§ **Stated task**
Could you write out the text lines of every item below, word for word, leaving out the pictures?

§ **Excerpted records**
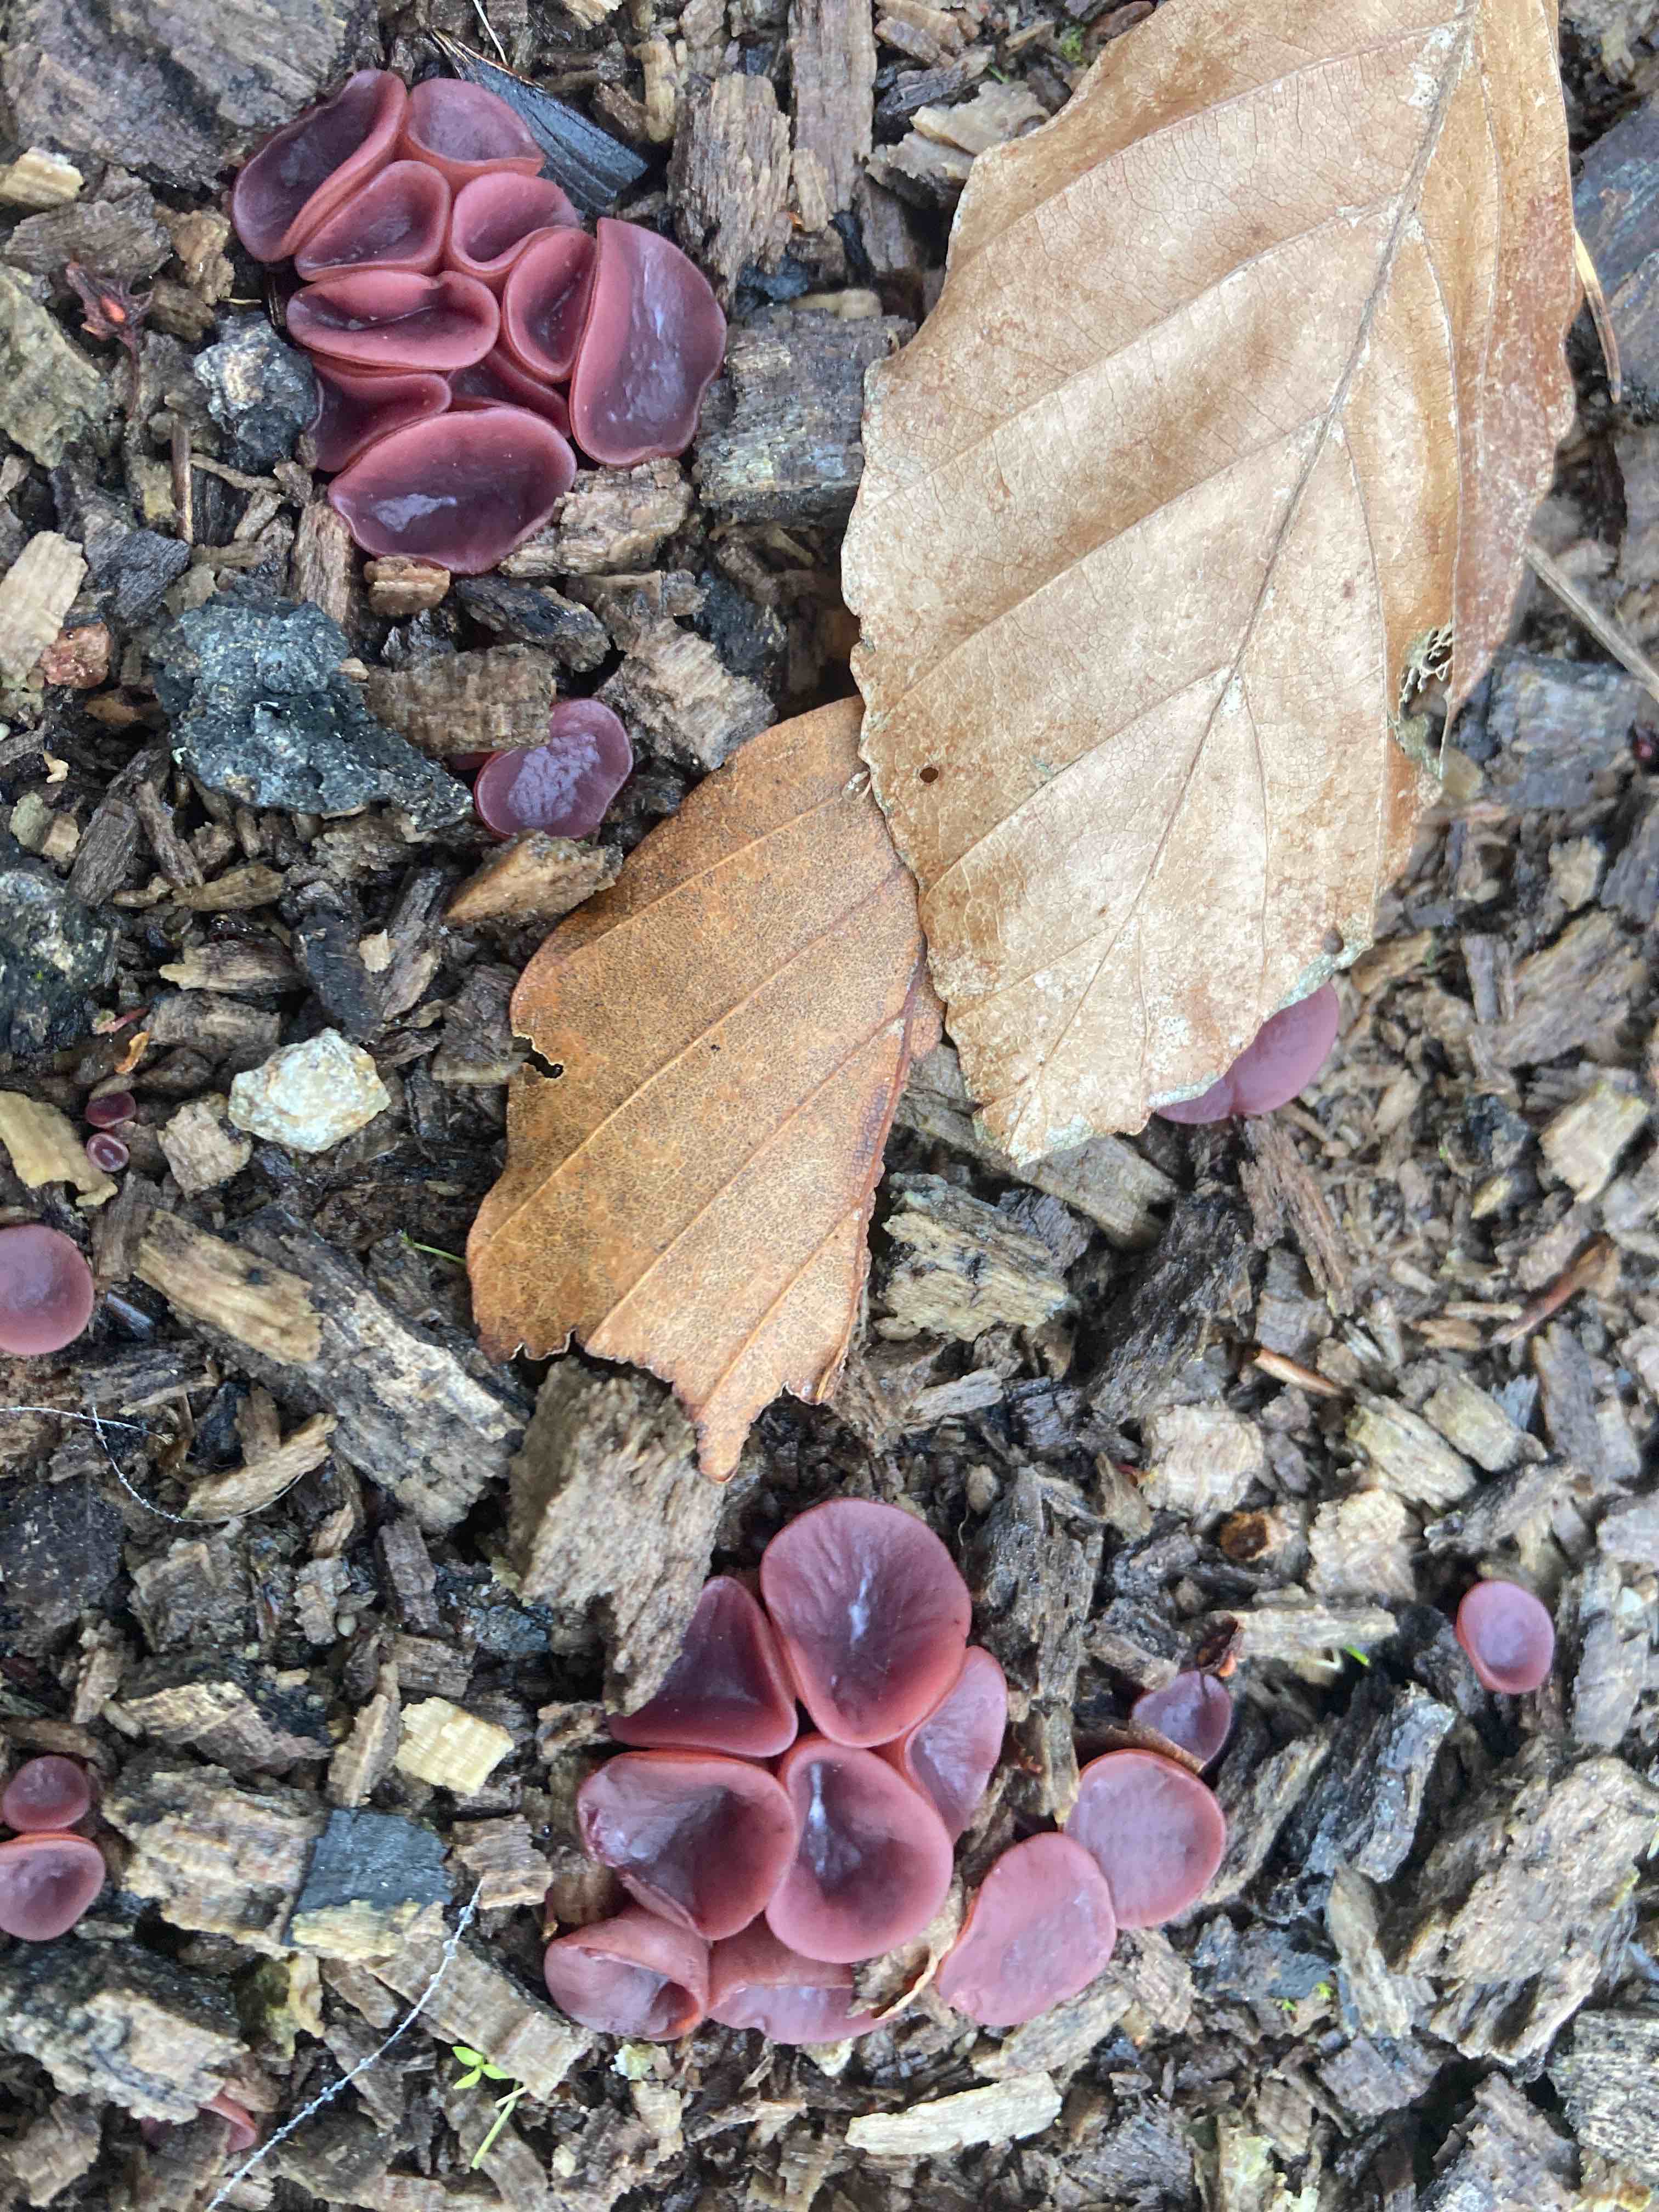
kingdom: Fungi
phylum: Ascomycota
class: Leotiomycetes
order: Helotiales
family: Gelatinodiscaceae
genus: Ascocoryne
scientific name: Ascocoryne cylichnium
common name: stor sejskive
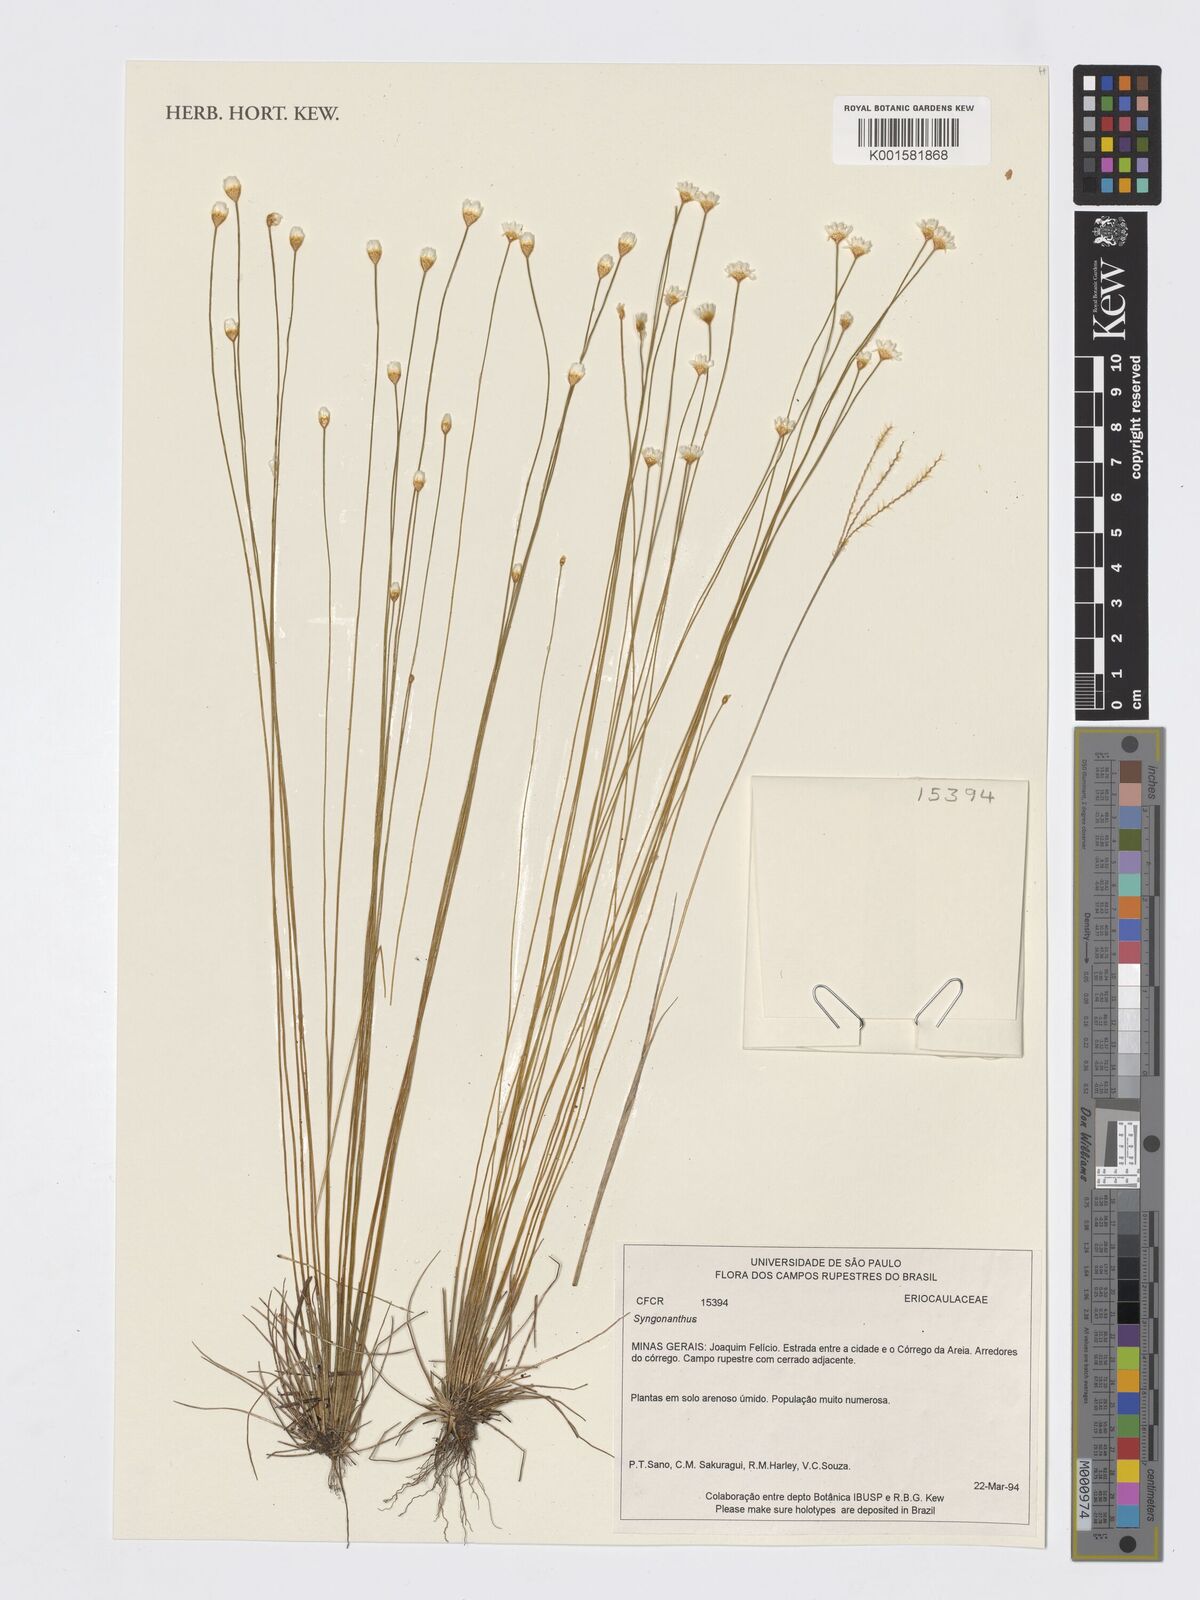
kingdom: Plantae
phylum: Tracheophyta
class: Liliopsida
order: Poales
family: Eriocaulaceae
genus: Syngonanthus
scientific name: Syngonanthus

§ **Task result**
kingdom: Fungi
phylum: Ascomycota
class: Leotiomycetes
order: Helotiales
family: Gelatinodiscaceae
genus: Ascocoryne
scientific name: Ascocoryne cylichnium
common name: stor sejskive
kingdom: Plantae
phylum: Tracheophyta
class: Liliopsida
order: Poales
family: Eriocaulaceae
genus: Syngonanthus
scientific name: Syngonanthus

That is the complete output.